[Data extract]

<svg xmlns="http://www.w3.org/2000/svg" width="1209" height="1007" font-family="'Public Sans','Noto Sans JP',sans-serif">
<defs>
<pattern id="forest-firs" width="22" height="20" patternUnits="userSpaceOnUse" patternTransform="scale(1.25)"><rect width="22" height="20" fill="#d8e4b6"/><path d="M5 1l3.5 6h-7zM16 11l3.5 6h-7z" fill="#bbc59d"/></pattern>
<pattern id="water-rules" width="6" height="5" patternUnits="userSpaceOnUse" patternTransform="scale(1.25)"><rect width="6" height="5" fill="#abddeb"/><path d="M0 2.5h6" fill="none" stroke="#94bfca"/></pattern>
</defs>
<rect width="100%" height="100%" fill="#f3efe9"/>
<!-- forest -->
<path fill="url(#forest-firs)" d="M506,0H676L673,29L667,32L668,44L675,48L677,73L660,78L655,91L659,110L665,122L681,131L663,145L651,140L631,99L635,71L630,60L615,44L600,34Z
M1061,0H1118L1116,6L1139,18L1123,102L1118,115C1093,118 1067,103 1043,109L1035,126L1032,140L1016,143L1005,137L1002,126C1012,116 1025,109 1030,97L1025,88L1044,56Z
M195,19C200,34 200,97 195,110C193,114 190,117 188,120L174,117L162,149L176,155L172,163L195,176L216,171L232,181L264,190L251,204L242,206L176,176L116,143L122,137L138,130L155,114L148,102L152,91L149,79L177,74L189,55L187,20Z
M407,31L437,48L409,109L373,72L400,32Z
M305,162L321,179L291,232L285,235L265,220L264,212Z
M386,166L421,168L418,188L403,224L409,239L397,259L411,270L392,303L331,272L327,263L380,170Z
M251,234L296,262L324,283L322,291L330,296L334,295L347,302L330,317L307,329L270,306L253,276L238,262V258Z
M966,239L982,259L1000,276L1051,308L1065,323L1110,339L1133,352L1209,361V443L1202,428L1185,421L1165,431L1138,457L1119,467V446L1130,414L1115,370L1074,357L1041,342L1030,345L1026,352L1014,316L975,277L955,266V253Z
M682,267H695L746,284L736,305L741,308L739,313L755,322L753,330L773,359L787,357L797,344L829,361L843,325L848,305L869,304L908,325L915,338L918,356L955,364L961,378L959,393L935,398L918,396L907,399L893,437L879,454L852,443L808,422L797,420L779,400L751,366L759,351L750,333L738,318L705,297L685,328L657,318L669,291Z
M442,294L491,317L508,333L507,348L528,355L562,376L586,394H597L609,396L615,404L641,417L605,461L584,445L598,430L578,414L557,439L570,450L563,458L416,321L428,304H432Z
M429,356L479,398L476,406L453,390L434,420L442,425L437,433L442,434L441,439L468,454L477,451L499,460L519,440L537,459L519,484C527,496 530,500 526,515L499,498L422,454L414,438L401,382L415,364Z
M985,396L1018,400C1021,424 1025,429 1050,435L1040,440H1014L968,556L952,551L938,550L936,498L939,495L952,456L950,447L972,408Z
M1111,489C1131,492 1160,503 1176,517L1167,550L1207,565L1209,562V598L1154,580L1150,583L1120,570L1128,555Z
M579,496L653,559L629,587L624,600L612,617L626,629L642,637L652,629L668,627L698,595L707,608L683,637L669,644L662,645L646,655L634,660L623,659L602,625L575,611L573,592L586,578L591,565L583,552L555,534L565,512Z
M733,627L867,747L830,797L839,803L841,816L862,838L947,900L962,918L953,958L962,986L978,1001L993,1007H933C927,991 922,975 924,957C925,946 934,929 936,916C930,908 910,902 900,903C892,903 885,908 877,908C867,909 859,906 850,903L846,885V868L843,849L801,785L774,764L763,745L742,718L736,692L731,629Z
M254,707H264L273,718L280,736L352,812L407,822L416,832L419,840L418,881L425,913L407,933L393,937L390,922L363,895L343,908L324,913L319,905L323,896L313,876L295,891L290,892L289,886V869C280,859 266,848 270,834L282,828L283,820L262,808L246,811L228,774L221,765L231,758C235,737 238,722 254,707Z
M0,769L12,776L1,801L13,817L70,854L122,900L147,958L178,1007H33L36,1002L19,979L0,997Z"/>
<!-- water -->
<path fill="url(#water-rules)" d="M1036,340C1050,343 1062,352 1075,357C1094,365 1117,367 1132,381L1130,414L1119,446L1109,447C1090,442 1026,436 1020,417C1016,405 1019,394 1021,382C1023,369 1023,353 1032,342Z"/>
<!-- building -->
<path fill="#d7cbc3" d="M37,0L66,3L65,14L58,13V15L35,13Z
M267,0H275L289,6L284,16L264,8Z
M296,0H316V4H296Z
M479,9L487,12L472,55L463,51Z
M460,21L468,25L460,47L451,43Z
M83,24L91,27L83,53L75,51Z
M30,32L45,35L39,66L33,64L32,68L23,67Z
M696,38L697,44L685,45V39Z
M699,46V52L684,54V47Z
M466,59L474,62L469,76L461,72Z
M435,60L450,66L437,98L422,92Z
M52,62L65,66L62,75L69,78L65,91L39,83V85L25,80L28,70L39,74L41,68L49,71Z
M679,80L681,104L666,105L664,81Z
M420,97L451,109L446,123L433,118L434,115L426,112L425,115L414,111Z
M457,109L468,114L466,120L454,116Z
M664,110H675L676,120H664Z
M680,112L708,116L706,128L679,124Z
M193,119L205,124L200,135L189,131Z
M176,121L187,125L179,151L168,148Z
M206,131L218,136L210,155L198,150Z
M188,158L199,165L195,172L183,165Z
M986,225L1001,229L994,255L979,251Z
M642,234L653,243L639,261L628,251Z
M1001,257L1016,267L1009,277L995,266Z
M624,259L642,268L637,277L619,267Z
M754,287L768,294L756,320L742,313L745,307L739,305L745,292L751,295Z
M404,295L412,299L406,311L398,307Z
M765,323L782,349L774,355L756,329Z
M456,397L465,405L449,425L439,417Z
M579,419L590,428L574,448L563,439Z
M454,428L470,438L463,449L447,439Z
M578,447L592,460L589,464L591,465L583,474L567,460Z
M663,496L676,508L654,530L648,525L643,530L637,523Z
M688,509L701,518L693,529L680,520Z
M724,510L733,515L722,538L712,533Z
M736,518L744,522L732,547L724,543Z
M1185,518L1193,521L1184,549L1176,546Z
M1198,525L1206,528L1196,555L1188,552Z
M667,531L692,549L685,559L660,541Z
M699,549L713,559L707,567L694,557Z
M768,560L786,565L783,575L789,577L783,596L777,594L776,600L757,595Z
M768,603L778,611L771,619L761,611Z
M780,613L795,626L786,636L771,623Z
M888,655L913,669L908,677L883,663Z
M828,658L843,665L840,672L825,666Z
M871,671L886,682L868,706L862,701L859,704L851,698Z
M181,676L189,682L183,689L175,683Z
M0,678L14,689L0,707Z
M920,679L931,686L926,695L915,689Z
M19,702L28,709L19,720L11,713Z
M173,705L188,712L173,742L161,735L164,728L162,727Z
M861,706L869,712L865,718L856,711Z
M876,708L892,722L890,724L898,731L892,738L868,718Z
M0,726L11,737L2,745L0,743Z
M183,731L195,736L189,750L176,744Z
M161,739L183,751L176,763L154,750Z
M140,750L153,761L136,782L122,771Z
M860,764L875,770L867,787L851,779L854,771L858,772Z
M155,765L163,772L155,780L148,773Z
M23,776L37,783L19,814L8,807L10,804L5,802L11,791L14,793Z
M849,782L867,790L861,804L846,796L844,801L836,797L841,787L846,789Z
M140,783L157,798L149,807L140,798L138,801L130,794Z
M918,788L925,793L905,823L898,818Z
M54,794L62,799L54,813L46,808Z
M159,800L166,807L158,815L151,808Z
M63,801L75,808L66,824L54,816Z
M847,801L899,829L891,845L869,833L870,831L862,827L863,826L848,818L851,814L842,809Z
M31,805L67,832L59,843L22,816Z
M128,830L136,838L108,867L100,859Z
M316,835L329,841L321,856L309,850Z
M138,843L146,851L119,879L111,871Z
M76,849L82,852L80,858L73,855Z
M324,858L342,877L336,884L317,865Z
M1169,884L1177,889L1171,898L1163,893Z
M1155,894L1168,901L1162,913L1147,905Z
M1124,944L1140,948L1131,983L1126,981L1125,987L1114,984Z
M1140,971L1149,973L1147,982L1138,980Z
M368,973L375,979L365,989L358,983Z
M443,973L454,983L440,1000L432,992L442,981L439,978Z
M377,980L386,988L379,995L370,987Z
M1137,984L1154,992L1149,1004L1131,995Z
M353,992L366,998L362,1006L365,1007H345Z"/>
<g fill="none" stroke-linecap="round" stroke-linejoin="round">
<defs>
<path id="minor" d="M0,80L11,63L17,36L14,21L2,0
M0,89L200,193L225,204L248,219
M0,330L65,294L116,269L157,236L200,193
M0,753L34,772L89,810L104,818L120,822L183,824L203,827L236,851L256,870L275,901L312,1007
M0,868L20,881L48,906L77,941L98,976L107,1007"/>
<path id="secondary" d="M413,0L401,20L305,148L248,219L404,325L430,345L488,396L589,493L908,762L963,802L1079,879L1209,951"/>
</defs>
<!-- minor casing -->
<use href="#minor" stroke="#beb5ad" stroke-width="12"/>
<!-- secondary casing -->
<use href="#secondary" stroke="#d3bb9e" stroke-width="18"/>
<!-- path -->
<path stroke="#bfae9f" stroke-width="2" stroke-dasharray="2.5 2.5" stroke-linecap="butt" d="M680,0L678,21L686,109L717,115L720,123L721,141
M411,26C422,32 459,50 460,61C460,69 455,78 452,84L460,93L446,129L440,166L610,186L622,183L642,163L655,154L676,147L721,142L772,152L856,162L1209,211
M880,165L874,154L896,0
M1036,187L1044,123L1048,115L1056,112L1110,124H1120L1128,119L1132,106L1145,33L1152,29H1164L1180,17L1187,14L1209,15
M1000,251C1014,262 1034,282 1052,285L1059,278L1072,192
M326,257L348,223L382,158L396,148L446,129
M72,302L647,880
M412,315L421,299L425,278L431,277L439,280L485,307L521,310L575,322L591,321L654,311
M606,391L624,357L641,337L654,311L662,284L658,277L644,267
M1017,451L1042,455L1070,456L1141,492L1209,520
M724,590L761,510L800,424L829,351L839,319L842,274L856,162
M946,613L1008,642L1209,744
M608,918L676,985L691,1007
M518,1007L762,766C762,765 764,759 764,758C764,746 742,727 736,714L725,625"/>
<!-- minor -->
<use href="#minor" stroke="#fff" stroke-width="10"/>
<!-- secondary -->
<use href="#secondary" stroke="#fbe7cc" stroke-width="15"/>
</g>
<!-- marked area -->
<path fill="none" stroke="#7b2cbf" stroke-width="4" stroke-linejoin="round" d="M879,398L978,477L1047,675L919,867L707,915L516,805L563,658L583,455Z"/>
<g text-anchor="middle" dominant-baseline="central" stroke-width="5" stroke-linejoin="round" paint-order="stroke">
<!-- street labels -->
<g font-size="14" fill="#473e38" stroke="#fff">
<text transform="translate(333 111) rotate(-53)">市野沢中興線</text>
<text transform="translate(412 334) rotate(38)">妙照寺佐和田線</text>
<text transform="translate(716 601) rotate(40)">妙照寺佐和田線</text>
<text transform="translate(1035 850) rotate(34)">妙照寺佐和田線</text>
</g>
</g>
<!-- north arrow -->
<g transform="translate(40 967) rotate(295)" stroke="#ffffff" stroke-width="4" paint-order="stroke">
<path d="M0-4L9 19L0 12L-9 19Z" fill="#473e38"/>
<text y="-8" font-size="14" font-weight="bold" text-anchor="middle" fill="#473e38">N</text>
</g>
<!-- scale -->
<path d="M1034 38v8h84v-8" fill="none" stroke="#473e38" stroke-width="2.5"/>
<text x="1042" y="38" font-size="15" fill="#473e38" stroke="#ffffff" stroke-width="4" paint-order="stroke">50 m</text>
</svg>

[/Data extract]
[Data extract]

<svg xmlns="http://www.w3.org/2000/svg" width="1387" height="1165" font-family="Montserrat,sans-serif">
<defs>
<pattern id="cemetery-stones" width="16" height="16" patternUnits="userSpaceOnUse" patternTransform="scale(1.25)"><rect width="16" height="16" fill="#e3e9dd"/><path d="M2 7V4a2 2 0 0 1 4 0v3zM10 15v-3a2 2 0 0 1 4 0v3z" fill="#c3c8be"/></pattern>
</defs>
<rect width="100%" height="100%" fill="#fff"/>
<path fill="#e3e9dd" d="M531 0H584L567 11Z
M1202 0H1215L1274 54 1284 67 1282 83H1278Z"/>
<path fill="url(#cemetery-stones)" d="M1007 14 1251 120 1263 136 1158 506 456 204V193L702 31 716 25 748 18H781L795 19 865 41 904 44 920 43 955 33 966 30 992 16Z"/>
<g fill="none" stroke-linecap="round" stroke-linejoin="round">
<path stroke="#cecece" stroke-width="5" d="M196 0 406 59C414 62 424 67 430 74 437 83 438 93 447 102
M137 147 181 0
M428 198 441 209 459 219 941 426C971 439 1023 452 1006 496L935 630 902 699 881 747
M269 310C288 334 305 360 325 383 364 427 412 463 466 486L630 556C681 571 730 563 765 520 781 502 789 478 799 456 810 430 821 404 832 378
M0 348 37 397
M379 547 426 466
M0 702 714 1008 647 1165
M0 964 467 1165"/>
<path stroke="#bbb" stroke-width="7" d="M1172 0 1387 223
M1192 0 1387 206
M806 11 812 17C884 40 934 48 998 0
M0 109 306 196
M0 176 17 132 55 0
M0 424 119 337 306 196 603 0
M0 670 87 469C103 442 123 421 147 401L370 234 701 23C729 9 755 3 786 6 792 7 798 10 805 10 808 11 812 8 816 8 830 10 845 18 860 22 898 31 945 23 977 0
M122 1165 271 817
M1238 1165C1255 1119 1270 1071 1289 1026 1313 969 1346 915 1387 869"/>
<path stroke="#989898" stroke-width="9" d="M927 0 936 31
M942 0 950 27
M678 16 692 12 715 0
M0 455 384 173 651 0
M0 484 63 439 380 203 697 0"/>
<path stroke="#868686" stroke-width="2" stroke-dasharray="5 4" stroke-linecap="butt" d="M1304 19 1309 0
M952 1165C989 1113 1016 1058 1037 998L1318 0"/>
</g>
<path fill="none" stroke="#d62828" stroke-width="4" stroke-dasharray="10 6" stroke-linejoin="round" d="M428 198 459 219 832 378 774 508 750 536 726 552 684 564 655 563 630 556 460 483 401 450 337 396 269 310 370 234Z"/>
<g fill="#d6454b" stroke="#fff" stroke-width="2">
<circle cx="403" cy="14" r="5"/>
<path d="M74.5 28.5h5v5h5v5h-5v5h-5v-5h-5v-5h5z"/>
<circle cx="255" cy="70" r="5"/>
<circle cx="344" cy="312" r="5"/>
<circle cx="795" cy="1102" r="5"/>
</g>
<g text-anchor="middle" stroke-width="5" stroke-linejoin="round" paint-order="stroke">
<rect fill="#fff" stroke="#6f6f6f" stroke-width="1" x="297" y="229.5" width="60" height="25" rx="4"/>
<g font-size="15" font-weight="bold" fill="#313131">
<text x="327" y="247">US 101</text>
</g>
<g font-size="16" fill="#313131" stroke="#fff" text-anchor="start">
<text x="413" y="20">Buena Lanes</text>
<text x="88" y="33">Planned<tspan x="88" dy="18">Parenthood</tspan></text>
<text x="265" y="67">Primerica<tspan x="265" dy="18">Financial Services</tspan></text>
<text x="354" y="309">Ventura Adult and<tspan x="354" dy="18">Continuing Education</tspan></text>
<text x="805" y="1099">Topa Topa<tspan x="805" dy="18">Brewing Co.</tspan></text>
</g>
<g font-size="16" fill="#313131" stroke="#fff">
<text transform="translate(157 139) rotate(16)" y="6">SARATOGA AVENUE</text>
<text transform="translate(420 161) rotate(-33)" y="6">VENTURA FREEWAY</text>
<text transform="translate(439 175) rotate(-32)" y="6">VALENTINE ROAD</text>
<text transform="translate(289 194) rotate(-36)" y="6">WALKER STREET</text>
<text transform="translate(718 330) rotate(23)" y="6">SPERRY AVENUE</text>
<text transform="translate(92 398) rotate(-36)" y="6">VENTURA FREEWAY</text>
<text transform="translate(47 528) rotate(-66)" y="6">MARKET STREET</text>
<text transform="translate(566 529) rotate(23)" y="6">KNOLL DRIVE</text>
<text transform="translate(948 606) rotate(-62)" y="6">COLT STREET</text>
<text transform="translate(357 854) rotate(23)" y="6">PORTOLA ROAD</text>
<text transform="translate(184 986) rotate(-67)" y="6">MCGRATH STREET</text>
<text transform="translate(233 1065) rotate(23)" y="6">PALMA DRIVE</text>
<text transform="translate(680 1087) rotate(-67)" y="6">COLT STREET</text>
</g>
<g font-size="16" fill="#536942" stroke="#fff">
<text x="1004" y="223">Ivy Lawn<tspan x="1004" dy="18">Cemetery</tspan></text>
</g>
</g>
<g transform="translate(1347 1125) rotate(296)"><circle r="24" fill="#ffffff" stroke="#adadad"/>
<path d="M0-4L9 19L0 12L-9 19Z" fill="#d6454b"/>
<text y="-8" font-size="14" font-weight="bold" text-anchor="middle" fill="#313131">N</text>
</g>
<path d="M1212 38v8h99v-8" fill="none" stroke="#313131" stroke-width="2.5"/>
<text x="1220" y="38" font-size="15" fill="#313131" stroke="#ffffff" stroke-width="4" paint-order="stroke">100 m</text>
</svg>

[/Data extract]

Activity
Write down, word for word, the lines above from the one containing "M1137,984L1154,992L1149,1004L1131,995Z" through the one containing "M606,391L624,357L641,337L654,311L662,284L658,277L644,267", both ends included.

Task answer
M1137,984L1154,992L1149,1004L1131,995Z
M353,992L366,998L362,1006L365,1007H345Z"/>
<g fill="none" stroke-linecap="round" stroke-linejoin="round">
<defs>
<path id="minor" d="M0,80L11,63L17,36L14,21L2,0
M0,89L200,193L225,204L248,219
M0,330L65,294L116,269L157,236L200,193
M0,753L34,772L89,810L104,818L120,822L183,824L203,827L236,851L256,870L275,901L312,1007
M0,868L20,881L48,906L77,941L98,976L107,1007"/>
<path id="secondary" d="M413,0L401,20L305,148L248,219L404,325L430,345L488,396L589,493L908,762L963,802L1079,879L1209,951"/>
</defs>
<!-- minor casing -->
<use href="#minor" stroke="#beb5ad" stroke-width="12"/>
<!-- secondary casing -->
<use href="#secondary" stroke="#d3bb9e" stroke-width="18"/>
<!-- path -->
<path stroke="#bfae9f" stroke-width="2" stroke-dasharray="2.5 2.5" stroke-linecap="butt" d="M680,0L678,21L686,109L717,115L720,123L721,141
M411,26C422,32 459,50 460,61C460,69 455,78 452,84L460,93L446,129L440,166L610,186L622,183L642,163L655,154L676,147L721,142L772,152L856,162L1209,211
M880,165L874,154L896,0
M1036,187L1044,123L1048,115L1056,112L1110,124H1120L1128,119L1132,106L1145,33L1152,29H1164L1180,17L1187,14L1209,15
M1000,251C1014,262 1034,282 1052,285L1059,278L1072,192
M326,257L348,223L382,158L396,148L446,129
M72,302L647,880
M412,315L421,299L425,278L431,277L439,280L485,307L521,310L575,322L591,321L654,311
M606,391L624,357L641,337L654,311L662,284L658,277L644,267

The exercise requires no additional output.